Looking at the data below, count the lines that contain the string "Negative". Write only the total.
--- DATA FOR THIS EXERCISE ---
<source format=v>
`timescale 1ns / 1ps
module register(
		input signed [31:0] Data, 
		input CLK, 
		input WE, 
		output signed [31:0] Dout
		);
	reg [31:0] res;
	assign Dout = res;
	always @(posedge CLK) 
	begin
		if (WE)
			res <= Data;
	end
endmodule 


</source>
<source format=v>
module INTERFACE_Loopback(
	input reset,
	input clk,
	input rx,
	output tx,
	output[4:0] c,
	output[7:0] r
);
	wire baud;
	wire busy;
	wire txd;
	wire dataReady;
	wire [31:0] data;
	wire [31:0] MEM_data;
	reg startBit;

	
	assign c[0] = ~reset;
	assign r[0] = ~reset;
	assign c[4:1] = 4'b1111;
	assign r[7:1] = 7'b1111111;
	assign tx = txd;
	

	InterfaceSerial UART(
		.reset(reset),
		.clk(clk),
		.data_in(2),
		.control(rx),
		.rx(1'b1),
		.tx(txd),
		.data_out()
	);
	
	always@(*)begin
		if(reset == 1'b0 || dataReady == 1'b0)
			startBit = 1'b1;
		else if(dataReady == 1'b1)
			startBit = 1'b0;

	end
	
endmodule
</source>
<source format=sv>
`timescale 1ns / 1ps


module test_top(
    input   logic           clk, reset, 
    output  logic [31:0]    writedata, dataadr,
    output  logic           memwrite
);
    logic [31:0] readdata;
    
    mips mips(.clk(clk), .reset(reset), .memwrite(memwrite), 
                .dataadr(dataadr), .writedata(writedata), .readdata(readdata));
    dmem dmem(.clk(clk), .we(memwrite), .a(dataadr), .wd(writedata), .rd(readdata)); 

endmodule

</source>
---
--- DATA FOR THIS EXERCISE ---
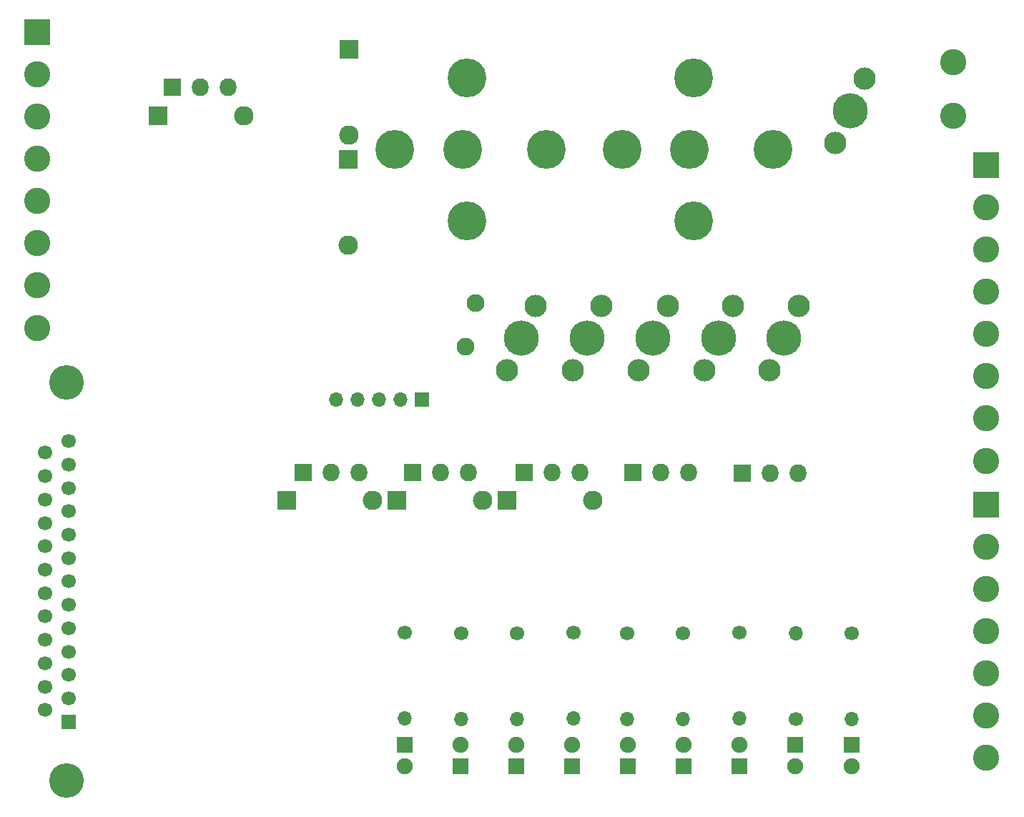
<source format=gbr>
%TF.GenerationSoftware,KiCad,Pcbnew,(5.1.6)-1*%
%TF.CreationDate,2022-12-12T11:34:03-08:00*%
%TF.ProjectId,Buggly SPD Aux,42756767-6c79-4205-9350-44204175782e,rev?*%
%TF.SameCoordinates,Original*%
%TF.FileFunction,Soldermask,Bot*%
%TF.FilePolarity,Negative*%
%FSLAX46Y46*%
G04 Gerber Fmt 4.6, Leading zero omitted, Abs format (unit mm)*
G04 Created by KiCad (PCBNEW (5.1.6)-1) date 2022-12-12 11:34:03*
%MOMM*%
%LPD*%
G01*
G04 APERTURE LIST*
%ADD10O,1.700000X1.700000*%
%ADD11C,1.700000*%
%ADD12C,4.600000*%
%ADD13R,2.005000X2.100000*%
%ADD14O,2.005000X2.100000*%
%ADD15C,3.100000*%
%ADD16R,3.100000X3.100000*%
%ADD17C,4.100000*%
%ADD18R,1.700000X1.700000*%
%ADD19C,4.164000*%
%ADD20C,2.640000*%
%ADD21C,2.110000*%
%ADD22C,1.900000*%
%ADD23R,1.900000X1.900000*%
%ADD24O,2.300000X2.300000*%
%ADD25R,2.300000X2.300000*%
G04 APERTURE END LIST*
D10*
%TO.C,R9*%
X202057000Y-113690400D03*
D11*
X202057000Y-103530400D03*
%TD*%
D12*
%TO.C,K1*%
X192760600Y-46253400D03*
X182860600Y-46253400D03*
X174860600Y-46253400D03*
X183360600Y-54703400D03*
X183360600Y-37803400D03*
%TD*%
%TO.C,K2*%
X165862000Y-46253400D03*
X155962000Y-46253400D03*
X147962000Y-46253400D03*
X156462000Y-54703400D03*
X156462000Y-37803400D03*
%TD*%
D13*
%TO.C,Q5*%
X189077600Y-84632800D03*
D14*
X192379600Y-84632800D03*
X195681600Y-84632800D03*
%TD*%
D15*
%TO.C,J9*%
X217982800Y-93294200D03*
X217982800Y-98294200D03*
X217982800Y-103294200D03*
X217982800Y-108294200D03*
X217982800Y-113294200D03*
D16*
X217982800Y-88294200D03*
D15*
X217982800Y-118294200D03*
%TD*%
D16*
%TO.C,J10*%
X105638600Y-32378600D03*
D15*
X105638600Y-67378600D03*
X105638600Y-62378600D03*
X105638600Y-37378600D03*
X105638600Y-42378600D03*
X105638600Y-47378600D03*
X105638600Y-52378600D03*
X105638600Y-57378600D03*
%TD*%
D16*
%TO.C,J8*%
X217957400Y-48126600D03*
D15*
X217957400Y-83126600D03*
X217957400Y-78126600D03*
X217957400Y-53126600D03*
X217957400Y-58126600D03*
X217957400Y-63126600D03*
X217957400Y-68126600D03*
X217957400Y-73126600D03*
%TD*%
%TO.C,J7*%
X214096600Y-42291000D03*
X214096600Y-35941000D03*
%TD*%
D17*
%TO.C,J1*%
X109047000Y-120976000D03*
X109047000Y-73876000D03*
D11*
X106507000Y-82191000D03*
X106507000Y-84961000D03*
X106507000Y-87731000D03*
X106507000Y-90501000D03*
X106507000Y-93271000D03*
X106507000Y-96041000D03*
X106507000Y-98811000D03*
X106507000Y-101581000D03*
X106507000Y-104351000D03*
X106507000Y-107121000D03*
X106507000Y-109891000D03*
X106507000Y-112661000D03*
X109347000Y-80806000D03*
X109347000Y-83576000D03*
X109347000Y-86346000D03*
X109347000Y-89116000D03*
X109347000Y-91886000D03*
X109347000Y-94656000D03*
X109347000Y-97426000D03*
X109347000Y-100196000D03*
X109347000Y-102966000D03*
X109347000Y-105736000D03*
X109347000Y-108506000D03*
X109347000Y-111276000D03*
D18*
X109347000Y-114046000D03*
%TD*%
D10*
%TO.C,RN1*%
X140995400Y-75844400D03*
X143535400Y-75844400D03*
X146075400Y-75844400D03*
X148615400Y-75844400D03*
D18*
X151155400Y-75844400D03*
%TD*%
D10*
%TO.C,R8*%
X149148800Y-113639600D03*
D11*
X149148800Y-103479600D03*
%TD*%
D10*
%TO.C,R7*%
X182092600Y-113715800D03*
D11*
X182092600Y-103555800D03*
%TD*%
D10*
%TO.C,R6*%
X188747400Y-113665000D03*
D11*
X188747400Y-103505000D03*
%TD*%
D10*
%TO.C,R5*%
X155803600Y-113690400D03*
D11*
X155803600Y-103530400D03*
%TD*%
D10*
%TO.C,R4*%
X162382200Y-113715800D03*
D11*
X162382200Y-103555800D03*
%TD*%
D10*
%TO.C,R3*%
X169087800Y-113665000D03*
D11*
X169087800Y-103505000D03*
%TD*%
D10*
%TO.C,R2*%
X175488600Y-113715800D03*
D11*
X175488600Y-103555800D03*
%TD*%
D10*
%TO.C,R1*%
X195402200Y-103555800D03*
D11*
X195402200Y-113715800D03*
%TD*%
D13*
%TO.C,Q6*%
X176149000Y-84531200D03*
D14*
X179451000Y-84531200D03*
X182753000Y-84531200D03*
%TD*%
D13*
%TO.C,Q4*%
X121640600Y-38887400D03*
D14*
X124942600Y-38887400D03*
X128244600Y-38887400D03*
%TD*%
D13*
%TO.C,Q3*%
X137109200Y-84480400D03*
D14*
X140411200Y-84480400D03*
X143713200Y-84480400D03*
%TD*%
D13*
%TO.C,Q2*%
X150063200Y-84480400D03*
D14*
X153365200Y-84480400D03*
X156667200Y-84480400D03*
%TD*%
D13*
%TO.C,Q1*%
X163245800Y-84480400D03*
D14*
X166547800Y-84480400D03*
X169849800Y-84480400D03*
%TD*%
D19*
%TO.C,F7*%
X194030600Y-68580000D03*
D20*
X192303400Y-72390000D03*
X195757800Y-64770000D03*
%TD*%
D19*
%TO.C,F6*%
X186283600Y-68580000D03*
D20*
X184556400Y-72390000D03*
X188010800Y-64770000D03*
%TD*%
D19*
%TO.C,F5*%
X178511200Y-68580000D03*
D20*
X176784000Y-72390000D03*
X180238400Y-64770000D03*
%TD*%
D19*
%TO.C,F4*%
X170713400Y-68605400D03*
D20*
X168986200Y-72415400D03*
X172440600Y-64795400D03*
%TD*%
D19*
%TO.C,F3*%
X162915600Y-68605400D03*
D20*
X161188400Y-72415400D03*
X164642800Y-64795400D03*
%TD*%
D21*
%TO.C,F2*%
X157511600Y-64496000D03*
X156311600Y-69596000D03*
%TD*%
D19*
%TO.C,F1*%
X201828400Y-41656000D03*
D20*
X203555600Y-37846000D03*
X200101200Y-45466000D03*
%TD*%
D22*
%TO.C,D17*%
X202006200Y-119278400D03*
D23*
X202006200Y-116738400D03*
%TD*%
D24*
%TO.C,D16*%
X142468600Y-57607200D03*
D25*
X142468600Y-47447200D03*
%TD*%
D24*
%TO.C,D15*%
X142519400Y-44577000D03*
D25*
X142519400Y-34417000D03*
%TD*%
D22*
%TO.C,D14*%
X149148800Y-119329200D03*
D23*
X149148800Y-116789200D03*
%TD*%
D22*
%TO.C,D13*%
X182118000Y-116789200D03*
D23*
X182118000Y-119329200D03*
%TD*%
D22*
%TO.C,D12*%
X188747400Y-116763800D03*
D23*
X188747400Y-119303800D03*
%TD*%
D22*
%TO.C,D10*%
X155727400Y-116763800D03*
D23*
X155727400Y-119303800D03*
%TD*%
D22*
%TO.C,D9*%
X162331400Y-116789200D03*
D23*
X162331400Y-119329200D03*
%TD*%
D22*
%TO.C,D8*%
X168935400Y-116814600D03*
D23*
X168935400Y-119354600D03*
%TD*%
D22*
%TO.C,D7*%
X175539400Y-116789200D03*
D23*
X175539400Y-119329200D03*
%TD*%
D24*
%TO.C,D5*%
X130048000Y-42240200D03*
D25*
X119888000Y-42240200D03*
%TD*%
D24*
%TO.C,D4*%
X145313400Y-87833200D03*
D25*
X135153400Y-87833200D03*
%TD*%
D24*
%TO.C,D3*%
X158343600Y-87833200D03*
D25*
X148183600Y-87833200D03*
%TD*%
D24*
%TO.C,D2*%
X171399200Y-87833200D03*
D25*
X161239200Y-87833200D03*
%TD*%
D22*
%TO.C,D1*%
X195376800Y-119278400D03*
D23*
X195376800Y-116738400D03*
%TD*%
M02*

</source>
---
--- DATA FOR THIS EXERCISE ---
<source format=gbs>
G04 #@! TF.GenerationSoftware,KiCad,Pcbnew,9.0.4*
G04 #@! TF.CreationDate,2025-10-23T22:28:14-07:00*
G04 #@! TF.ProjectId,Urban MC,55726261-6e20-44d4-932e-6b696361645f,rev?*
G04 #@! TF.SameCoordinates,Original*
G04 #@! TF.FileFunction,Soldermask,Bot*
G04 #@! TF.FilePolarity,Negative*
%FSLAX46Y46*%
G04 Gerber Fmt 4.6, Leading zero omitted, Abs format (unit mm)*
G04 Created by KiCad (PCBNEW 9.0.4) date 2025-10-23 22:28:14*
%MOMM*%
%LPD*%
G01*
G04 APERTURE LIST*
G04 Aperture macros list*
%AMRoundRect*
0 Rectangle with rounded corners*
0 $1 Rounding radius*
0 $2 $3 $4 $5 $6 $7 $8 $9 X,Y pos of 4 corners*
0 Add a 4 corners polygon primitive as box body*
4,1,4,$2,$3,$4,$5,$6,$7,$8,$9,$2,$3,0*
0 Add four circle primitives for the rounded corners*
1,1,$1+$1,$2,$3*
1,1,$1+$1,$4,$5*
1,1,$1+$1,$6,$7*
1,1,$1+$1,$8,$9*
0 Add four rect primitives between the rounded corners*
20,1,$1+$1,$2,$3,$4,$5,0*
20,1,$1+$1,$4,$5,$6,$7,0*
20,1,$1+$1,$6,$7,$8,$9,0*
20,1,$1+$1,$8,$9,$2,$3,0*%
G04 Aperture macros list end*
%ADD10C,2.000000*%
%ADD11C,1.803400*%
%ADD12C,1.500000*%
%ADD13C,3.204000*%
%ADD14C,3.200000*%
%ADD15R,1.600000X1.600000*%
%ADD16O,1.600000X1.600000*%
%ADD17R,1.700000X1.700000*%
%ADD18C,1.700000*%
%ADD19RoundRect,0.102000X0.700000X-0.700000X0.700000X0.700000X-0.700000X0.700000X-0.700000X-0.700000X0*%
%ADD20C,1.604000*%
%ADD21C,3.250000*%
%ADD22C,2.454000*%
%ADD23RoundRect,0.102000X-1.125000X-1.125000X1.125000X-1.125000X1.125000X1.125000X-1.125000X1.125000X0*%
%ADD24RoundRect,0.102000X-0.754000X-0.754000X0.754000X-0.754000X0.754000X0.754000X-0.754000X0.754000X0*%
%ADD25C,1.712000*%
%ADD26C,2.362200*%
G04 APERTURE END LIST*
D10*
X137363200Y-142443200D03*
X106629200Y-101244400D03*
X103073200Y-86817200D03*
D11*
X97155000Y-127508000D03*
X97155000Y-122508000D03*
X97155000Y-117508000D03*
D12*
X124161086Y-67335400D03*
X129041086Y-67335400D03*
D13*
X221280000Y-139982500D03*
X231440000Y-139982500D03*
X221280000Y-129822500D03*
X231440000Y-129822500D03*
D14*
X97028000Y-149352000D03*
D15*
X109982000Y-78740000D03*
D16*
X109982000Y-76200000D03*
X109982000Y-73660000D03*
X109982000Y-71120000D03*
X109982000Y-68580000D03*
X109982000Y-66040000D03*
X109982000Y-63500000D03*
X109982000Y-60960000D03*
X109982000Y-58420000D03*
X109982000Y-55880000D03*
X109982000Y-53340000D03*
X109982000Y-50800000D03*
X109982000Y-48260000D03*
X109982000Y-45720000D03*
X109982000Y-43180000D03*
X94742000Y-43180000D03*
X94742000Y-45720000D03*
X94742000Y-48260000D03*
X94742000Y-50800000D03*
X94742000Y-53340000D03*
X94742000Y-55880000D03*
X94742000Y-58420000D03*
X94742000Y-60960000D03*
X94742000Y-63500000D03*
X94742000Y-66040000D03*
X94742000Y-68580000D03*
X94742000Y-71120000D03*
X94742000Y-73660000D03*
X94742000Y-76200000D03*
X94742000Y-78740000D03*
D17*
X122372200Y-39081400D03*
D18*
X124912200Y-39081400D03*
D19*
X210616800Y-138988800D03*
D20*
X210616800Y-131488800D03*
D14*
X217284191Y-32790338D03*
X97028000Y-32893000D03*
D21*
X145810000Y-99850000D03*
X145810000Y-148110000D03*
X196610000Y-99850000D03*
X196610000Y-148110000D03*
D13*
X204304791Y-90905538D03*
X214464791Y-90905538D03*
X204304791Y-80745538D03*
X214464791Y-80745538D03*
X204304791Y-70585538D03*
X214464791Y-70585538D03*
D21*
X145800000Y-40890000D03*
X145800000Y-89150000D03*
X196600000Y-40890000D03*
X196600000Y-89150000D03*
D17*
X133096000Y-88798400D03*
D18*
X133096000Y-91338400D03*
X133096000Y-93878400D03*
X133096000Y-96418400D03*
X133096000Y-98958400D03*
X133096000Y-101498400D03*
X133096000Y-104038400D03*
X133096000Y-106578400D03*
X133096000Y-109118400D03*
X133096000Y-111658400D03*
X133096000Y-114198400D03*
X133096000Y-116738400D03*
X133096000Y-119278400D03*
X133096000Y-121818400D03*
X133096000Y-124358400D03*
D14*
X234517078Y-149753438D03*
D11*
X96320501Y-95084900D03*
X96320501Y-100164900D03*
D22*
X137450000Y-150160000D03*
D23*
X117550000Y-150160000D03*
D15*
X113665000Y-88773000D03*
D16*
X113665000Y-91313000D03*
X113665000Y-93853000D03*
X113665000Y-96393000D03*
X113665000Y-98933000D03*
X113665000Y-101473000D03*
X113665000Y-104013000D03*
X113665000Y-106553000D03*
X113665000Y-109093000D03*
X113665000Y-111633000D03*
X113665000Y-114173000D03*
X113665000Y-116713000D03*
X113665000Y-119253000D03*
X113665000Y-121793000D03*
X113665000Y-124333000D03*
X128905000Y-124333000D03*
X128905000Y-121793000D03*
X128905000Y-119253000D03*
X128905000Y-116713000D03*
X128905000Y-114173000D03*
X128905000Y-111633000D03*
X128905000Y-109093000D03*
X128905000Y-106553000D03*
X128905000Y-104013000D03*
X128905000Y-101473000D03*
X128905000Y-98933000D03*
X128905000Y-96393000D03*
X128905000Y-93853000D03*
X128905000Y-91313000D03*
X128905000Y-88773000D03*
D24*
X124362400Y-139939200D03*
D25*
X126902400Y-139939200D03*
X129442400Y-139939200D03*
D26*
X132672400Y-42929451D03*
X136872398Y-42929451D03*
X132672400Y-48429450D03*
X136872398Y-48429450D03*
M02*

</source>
---
### WRITTEN SOLUTION
2